Work request:
The listing is to be transcribed in full, with its images left out.

Exercise materials:
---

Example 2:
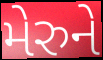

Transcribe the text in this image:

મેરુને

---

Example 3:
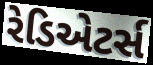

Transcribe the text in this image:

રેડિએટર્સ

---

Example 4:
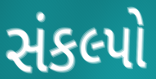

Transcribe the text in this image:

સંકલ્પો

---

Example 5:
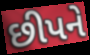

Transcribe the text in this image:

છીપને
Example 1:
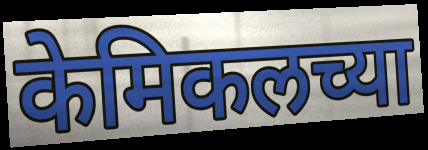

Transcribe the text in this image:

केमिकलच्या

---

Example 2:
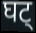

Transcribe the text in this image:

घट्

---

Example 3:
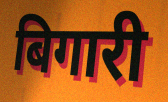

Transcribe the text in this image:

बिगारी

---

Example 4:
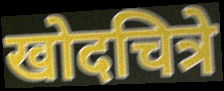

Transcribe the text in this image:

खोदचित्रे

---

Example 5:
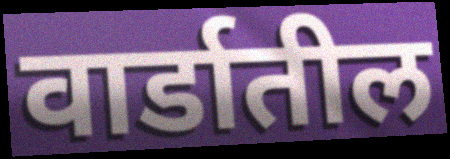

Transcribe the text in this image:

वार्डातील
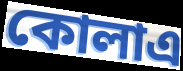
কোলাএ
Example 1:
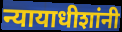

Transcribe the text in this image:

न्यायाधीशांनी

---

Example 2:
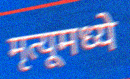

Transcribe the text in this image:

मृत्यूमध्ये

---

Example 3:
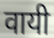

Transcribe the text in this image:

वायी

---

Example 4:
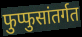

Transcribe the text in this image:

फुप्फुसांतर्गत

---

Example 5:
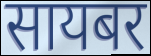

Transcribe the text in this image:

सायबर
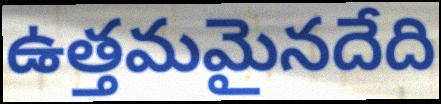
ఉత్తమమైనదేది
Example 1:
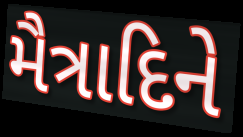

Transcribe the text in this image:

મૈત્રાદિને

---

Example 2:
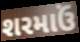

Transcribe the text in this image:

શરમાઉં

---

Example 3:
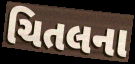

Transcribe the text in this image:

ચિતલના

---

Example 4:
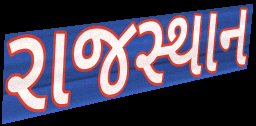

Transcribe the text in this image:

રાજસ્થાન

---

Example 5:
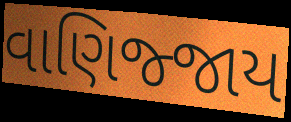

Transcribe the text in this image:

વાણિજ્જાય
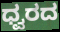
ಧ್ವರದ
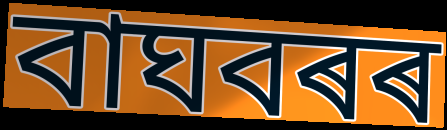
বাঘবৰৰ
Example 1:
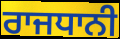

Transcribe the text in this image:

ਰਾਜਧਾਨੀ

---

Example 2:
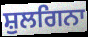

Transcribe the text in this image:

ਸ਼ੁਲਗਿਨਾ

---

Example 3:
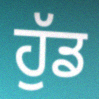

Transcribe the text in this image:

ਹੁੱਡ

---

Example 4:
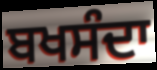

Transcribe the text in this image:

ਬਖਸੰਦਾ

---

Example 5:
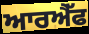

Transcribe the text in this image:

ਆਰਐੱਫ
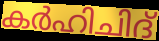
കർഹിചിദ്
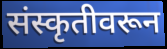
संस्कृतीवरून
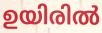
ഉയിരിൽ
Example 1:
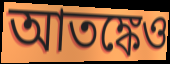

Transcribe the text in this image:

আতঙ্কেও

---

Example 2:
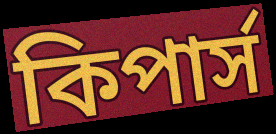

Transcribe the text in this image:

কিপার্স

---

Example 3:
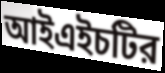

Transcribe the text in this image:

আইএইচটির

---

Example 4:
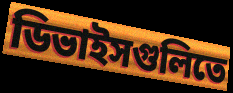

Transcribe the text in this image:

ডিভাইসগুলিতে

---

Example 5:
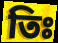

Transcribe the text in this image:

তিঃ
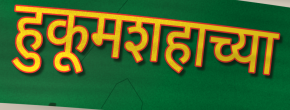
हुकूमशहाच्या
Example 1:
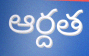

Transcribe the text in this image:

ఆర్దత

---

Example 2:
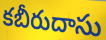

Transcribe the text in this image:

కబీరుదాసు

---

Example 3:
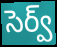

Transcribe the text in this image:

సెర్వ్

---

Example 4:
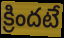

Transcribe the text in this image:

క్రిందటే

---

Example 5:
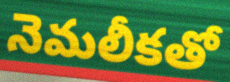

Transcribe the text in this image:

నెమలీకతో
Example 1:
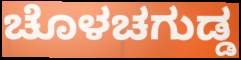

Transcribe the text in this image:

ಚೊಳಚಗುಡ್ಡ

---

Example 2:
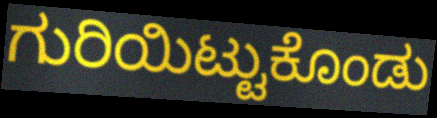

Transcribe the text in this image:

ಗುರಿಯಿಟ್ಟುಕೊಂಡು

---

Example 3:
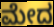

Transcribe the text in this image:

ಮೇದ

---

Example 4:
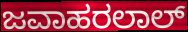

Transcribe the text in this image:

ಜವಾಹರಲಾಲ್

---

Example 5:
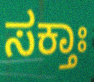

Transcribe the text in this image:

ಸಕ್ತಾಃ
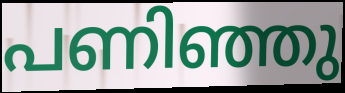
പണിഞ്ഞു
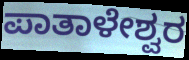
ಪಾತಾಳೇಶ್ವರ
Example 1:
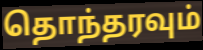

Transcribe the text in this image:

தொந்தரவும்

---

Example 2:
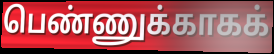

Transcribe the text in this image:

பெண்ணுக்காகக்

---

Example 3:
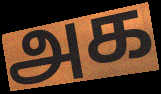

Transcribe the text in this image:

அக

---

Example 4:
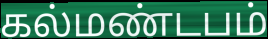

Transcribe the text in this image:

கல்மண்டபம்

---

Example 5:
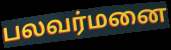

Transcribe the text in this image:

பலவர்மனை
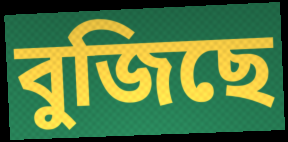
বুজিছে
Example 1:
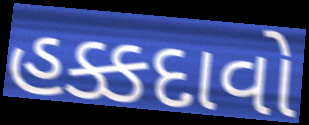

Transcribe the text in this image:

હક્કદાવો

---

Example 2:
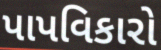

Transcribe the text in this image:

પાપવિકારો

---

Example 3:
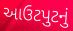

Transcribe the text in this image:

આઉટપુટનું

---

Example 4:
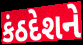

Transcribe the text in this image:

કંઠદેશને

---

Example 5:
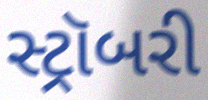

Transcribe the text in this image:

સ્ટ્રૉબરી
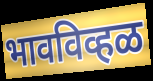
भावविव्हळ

Your response:
---

Example 2:

Transcribe the text in this image:

મેરુને

---

Example 3:

Transcribe the text in this image:

રેડિએટર્સ

---

Example 4:

Transcribe the text in this image:

સંકલ્પો

---

Example 5:

Transcribe the text in this image:

છીપને
Example 1:

Transcribe the text in this image:

केमिकलच्या

---

Example 2:

Transcribe the text in this image:

घट्

---

Example 3:

Transcribe the text in this image:

बिगारी

---

Example 4:

Transcribe the text in this image:

खोदचित्रे

---

Example 5:

Transcribe the text in this image:

वार्डातील
কোলাএ
Example 1:

Transcribe the text in this image:

न्यायाधीशांनी

---

Example 2:

Transcribe the text in this image:

मृत्यूमध्ये

---

Example 3:

Transcribe the text in this image:

वायी

---

Example 4:

Transcribe the text in this image:

फुप्फुसांतर्गत

---

Example 5:

Transcribe the text in this image:

सायबर
ఉత్తమమైనదేది
Example 1:

Transcribe the text in this image:

મૈત્રાદિને

---

Example 2:

Transcribe the text in this image:

શરમાઉં

---

Example 3:

Transcribe the text in this image:

ચિતલના

---

Example 4:

Transcribe the text in this image:

રાજસ્થાન

---

Example 5:

Transcribe the text in this image:

વાણિજ્જાય
ಧ್ವರದ
বাঘবৰৰ
Example 1:

Transcribe the text in this image:

ਰਾਜਧਾਨੀ

---

Example 2:

Transcribe the text in this image:

ਸ਼ੁਲਗਿਨਾ

---

Example 3:

Transcribe the text in this image:

ਹੁੱਡ

---

Example 4:

Transcribe the text in this image:

ਬਖਸੰਦਾ

---

Example 5:

Transcribe the text in this image:

ਆਰਐੱਫ
കർഹിചിദ്
संस्कृतीवरून
ഉയിരിൽ
Example 1:

Transcribe the text in this image:

আতঙ্কেও

---

Example 2:

Transcribe the text in this image:

কিপার্স

---

Example 3:

Transcribe the text in this image:

আইএইচটির

---

Example 4:

Transcribe the text in this image:

ডিভাইসগুলিতে

---

Example 5:

Transcribe the text in this image:

তিঃ
हुकूमशहाच्या
Example 1:

Transcribe the text in this image:

ఆర్దత

---

Example 2:

Transcribe the text in this image:

కబీరుదాసు

---

Example 3:

Transcribe the text in this image:

సెర్వ్

---

Example 4:

Transcribe the text in this image:

క్రిందటే

---

Example 5:

Transcribe the text in this image:

నెమలీకతో
Example 1:

Transcribe the text in this image:

ಚೊಳಚಗುಡ್ಡ

---

Example 2:

Transcribe the text in this image:

ಗುರಿಯಿಟ್ಟುಕೊಂಡು

---

Example 3:

Transcribe the text in this image:

ಮೇದ

---

Example 4:

Transcribe the text in this image:

ಜವಾಹರಲಾಲ್

---

Example 5:

Transcribe the text in this image:

ಸಕ್ತಾಃ
പണിഞ്ഞു
ಪಾತಾಳೇಶ್ವರ
Example 1:

Transcribe the text in this image:

தொந்தரவும்

---

Example 2:

Transcribe the text in this image:

பெண்ணுக்காகக்

---

Example 3:

Transcribe the text in this image:

அக

---

Example 4:

Transcribe the text in this image:

கல்மண்டபம்

---

Example 5:

Transcribe the text in this image:

பலவர்மனை
বুজিছে
Example 1:

Transcribe the text in this image:

હક્કદાવો

---

Example 2:

Transcribe the text in this image:

પાપવિકારો

---

Example 3:

Transcribe the text in this image:

આઉટપુટનું

---

Example 4:

Transcribe the text in this image:

કંઠદેશને

---

Example 5:

Transcribe the text in this image:

સ્ટ્રૉબરી
भावविव्हळ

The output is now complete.